In vitro degradation and biocompatibility evaluation of fully biobased thermoplastic elastomers consisting of poly(β-myrcene) and poly(l-lactide) as stent coating

Abstract Currently coronary stent coating materials focus on biodegradable polymers requiring excellent performances, including biodegradability, cytocompatibility and hemocompatibility as well as ductility. To endow poly( l -lactide) (PLLA) with good ductility as stent coating, two kinds of high branched PLLA grafted copolymers with introduction of biobased poly(β-myrcene) rubber segments were developed towards sent coating.

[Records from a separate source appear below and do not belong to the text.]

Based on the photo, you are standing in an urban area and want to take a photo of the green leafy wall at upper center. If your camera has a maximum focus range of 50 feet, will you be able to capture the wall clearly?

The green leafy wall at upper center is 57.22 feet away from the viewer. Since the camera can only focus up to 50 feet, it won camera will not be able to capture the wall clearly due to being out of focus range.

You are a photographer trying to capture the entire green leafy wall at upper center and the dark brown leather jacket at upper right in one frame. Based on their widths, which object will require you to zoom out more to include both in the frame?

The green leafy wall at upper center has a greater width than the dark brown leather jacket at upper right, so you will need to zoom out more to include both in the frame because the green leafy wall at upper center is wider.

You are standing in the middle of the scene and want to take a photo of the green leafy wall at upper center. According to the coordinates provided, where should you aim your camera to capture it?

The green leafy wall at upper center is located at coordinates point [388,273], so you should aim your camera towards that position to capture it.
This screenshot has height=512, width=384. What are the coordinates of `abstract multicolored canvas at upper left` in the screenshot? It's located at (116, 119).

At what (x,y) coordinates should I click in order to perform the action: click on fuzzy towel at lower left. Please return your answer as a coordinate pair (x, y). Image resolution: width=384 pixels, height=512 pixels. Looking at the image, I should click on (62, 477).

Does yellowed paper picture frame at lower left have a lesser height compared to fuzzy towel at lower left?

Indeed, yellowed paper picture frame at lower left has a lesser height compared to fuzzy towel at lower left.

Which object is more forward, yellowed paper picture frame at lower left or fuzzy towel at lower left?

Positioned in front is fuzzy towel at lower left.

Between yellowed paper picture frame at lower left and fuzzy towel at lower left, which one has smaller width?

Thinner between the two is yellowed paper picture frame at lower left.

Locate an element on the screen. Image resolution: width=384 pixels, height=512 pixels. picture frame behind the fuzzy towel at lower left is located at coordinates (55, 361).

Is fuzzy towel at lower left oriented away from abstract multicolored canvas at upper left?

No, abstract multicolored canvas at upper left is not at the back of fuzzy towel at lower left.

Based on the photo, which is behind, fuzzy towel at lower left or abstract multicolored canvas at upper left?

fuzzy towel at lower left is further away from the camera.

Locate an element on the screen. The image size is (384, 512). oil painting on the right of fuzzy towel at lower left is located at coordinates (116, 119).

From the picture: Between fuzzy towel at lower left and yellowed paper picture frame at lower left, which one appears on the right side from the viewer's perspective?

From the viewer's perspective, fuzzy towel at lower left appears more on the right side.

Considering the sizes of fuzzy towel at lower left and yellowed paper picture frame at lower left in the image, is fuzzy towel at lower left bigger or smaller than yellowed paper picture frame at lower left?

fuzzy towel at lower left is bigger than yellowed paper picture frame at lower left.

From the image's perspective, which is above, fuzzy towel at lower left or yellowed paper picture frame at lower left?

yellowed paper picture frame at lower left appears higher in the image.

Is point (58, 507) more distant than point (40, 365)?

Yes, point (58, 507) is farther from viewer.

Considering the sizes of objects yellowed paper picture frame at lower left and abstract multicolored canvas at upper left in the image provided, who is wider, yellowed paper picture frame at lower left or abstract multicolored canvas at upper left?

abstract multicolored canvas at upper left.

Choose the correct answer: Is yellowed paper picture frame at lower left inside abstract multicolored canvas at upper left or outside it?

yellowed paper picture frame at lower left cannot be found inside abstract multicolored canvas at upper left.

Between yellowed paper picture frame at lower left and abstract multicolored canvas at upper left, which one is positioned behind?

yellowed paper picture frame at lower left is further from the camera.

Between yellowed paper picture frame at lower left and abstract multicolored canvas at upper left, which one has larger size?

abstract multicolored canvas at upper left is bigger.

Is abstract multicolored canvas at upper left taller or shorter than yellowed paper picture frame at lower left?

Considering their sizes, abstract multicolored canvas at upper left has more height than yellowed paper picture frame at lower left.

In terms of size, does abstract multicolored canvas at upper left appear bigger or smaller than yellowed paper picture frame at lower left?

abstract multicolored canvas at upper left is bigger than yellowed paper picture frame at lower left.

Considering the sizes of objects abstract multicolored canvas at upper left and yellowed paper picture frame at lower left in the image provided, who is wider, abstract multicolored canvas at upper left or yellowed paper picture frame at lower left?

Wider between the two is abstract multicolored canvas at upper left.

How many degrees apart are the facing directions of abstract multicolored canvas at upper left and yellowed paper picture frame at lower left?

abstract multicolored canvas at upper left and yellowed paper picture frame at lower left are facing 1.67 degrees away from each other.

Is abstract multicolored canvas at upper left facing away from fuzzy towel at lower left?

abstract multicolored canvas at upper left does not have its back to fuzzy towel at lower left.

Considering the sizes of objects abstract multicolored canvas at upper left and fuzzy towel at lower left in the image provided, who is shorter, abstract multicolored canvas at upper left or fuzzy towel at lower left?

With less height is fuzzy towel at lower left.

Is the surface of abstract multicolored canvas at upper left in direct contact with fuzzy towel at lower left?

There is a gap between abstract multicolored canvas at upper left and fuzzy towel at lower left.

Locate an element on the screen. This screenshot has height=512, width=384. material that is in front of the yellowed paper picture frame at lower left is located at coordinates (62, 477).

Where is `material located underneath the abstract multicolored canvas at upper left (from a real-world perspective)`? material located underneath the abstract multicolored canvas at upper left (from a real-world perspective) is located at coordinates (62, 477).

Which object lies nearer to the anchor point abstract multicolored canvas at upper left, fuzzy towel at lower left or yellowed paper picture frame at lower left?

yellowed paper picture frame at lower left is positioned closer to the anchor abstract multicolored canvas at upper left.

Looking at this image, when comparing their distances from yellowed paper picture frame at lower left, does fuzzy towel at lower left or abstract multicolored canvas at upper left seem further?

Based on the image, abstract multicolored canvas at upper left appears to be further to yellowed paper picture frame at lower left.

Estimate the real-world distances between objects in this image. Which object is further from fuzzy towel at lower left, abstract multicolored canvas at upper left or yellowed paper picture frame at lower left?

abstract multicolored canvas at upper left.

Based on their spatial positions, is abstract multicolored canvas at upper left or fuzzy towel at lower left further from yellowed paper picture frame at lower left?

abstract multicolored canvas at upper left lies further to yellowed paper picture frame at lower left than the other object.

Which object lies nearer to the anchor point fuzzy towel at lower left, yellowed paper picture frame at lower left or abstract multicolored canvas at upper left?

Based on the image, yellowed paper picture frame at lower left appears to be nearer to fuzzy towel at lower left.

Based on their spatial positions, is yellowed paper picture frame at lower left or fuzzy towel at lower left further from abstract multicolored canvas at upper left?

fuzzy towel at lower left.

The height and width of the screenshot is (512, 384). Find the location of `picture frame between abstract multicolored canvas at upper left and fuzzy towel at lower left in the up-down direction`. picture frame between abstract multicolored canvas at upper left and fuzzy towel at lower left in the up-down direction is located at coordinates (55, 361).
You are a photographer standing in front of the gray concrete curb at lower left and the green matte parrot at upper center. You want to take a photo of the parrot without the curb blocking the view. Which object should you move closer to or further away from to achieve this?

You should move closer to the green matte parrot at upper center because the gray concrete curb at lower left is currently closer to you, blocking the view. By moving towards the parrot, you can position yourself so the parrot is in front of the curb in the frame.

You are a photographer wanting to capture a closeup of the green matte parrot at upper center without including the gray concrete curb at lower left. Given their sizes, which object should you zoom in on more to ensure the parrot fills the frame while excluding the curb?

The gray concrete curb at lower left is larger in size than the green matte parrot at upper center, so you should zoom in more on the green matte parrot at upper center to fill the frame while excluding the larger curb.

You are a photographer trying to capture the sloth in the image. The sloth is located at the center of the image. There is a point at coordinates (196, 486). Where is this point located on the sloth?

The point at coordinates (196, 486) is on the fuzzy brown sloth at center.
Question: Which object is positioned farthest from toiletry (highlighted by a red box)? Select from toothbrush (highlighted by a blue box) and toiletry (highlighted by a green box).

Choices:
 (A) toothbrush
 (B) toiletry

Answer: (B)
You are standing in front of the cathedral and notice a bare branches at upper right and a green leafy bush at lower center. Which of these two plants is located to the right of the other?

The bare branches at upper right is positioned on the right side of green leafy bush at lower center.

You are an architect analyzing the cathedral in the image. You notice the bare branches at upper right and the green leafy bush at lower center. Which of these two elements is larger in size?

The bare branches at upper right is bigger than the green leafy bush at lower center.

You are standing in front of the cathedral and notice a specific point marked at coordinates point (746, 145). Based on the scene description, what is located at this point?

The impacts of topological architectures (including linear comb and star comb) on physical properties, hydrolytic and enzymatic degradation behaviors, cytocompatibility, hemocompatibility and coating morphology were investigated. It was found that the nonbiodegradable poly(β-myrcene) rubber segments delayed the degradation rate, and further decreased with more complex architectures. Proteinase K accelerated enzymatic degradation compared with hydrolytic degradation. Biocompatibility testing showed that the fully biobased thermoplastic elastomers possessed good cytocompatibility and hemocompatibility. Morphological characterization of stent coatings indicated that the linear comb and star comb PLLA grafted copolymers improved the surface smooth of pure PLLA coating. Thus, these highly branched fully biobased thermoplastic elastomers are promising to as potential coating materials in drug eluting stent.